As the oldest male in the family, I was called upon to assist with the rituals required for my father to achieve moksha—liberation from the endless earthly cycle of death and rebirth to ascend to nirvana. The pandit twisted a ring of twine onto the fourth finger of my right hand. He had me hold the palm-size brass urn that contained my father’s ashes and sprinkle into it herbal medicines, flowers, and morsels of food: a betel nut, rice, currants, rock crystal sugar, turmeric. He then had the other members of the family do the same. We burned incense and wafted the smoke over the ashes. The pandit reached over the bow with a small cup and had me drink three tiny spoons of Ganga water. Then he told me to throw the urn’s dusty contents over my right shoulder into the river, followed by the urn itself and its cap. “Don’t look,” he admonished me in English, and I didn’t.

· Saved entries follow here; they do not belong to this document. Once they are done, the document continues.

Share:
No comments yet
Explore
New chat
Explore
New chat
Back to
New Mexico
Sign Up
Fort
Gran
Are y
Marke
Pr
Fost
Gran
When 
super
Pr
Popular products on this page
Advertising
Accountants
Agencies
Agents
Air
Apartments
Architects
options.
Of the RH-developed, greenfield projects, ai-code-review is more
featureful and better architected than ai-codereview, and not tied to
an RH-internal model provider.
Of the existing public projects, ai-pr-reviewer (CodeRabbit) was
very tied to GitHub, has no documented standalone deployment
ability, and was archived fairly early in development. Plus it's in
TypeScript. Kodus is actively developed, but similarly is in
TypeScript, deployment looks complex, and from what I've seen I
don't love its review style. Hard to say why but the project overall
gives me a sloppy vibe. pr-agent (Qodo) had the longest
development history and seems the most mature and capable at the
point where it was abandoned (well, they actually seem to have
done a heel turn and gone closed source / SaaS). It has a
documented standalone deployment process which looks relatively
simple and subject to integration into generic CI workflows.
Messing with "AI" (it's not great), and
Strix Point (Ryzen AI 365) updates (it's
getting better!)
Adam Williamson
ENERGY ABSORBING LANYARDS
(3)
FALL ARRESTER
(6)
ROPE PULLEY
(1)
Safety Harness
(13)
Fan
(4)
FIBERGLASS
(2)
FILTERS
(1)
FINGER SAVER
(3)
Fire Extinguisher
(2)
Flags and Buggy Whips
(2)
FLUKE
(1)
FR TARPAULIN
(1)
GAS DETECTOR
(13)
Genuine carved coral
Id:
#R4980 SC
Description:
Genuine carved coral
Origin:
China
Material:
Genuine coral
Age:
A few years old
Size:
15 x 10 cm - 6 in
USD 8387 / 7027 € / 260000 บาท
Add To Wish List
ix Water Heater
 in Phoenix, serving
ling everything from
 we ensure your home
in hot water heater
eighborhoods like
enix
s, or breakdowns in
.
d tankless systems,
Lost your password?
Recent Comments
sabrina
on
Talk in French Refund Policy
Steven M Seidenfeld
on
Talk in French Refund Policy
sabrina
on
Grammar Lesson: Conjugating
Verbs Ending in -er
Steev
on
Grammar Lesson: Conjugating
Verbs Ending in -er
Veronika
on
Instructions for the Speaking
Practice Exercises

It’s hard to raise a good Hindu in small-town Ohio, no matter how much my parents tried. I was not much of a believer in the idea of gods controlling people’s fates and did not suppose that anything we were doing was going to offer my father a special place in any afterworld. The Ganges might have been sacred to one of the world’s largest religions, but to me, the doctor, it was more notable as one of the world’s most polluted rivers, thanks in part to all the incompletely cremated bodies that had been thrown into it. Knowing that I’d have to take those little sips of river water, I had looked up the bacterial counts on a Web site beforehand and premedicated myself with the appropriate antibiotics. (Even so, I developed a Giardia infection, having forgotten to consider the possibility of parasites.)